The US Federal Trade Commission (FTC) has charged that Shire ViroPharma abused government processes via serial, sham petitioning to delay generics and maintain its monopoly over Vancocin HCl Capsules.
The watchdog filed a complaint in the US District Court for the District of Delaware. It wants the court to prohibit the pharma from submitting repetitive and baseless filings with the US Food and Drug Administration (FDA) and the courts.
Besides, the FTC is also seeking the courts to give a ruling to result in required equitable relief that also includes both restitution and disgorgement.
FTC acting chairman Maureen Ohlhausen said: “I have long advocated that the Commission target abuses of government processes that significantly harm competition and consumers; the Commission’s action today is another example of this ongoing commitment.
“Generic medications can save consumers millions of dollars. When we have reason to believe that a branded drug company misuses government processes to unlawfully maintain a monopoly by delaying generic entry, the FTC will act to protect competition.”
FTC had argued that because of the company's actions, customers had to spend an additional hundreds of millions of dollars for their medication.
Used for the treatment of the potentially life-threatening bacterial infection, C.difficile-associated diarrhea (CDAD), ViroPharma’s Vancocin Capsules cannot be replaced with other medications to continue the disease treatment, and no other drug was there to restrict their pricing as per FTC.
The industry watchdog stated that ViroPharma had increased the drug price drastically and continuously ever since it acquired its rights in 2004 up to 2011. Two years later, in 2013, ViroPharma was acquired by Shire for nearly $4.2bn.
The FTC has further alleged that ViroPharma in a bid to sustain its monopoly on the drug and avoid competition indulged in serial, repetitive and unsupported filings with the FDA to put off the regulator’s approval of the generic version of the medication.
Shire acquired ViroPharma in January 2014, and sold Vancocin in August 2014. The company did not play any role in ViroPharma’s challenged petitioning, which took place between 2006 and 2012.
Shire said it believes the FTC’s challenge to ViroPharma is wholly without merit, and will defend the claims.

• What you will do:
1. Rewrite the FTC article from "The US Federal" to "and the courts.", putting "lawsuit" in place of "complaint".
2. List every year mentioned in the FTC article, in order of first appearance.

• Given records:
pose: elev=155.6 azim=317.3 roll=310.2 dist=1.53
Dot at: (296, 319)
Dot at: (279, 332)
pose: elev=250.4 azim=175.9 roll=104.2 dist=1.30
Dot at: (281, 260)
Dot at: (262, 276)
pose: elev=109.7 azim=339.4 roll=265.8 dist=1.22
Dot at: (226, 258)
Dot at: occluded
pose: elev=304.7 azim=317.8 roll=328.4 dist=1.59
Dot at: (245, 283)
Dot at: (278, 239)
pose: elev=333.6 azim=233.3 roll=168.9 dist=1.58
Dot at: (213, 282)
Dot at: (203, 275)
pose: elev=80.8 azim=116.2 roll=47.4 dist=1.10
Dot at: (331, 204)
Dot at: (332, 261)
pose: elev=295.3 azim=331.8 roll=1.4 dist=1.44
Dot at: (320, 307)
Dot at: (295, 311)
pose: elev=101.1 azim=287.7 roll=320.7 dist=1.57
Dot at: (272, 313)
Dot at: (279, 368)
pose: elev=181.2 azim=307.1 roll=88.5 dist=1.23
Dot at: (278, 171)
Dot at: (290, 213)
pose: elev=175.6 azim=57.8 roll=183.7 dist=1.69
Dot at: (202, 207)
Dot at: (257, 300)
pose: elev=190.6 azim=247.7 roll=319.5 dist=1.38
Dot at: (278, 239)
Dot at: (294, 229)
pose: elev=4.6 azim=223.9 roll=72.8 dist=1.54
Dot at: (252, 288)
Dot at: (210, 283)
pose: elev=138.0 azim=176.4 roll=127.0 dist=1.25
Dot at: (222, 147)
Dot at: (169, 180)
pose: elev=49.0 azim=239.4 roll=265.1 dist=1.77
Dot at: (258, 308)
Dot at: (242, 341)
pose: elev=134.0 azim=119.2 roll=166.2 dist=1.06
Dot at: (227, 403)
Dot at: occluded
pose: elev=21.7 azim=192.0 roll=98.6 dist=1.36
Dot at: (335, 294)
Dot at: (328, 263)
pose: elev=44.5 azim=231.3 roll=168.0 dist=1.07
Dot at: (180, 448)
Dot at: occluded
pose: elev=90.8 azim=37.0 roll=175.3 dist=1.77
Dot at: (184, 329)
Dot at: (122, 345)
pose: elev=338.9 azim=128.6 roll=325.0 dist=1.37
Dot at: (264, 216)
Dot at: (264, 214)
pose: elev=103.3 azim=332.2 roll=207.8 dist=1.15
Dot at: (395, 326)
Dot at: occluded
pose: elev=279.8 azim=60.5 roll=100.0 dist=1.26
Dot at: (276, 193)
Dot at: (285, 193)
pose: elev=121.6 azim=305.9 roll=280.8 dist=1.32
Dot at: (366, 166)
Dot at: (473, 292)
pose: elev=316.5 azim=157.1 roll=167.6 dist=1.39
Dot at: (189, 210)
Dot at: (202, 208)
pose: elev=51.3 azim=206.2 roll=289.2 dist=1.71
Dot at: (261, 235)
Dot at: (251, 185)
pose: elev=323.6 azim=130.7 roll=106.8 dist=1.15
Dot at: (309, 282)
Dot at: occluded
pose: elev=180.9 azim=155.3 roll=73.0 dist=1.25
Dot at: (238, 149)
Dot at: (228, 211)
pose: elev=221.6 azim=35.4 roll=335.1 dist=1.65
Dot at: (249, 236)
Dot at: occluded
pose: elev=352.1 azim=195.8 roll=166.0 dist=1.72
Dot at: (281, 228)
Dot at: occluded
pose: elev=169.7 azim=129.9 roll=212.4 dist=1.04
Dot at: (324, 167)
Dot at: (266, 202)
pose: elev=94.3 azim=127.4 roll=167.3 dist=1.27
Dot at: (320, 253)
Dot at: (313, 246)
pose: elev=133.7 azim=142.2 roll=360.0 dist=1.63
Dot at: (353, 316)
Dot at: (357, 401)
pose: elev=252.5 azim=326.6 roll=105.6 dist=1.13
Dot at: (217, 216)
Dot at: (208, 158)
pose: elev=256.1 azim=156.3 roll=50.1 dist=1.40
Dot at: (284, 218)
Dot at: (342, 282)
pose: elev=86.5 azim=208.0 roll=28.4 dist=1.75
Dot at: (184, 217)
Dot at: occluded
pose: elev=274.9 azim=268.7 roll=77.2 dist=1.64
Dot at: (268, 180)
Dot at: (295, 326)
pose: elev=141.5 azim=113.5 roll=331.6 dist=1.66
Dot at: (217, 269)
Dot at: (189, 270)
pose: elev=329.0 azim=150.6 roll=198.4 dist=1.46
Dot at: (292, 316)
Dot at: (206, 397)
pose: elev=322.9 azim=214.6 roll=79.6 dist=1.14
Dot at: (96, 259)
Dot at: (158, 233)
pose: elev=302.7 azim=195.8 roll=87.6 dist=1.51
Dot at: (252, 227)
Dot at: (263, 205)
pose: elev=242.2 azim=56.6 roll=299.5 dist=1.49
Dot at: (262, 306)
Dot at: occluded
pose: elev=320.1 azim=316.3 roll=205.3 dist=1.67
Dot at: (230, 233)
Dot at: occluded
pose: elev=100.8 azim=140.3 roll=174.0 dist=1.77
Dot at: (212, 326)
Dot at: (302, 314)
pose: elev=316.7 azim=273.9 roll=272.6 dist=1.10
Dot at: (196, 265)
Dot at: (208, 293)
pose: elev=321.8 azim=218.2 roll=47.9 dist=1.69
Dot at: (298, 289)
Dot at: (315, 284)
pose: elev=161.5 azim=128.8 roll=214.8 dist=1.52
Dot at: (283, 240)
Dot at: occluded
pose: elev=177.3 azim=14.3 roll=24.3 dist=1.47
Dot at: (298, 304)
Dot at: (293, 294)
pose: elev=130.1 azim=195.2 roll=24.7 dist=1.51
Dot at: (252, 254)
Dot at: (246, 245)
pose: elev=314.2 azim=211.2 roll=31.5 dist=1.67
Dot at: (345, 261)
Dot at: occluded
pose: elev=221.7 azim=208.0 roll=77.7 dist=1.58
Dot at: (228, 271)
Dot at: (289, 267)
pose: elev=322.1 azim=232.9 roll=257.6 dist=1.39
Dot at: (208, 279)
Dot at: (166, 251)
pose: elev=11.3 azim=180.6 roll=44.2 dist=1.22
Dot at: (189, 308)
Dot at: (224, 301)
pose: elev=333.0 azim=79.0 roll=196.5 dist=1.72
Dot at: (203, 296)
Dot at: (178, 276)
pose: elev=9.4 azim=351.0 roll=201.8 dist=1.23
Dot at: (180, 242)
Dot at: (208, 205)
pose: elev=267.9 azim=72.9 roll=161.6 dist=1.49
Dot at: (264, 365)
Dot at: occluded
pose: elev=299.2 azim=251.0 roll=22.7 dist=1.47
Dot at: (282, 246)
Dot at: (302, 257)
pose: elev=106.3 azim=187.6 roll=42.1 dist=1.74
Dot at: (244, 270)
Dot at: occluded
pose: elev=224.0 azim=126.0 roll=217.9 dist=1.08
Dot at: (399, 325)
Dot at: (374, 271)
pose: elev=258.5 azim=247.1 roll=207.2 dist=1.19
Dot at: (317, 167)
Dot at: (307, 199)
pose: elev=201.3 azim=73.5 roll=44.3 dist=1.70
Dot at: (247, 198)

• Results of the tasks:
1.
The US Federal Trade Commission (FTC) has charged that Shire ViroPharma abused government processes via serial, sham petitioning to delay generics and maintain its monopoly over Vancocin HCl Capsules.
The watchdog filed a lawsuit in the US District Court for the District of Delaware. It wants the court to prohibit the pharma from submitting repetitive and baseless filings with the US Food and Drug Administration (FDA) and the courts.

2. 2004, 2011, 2013, 2014, 2006, 2012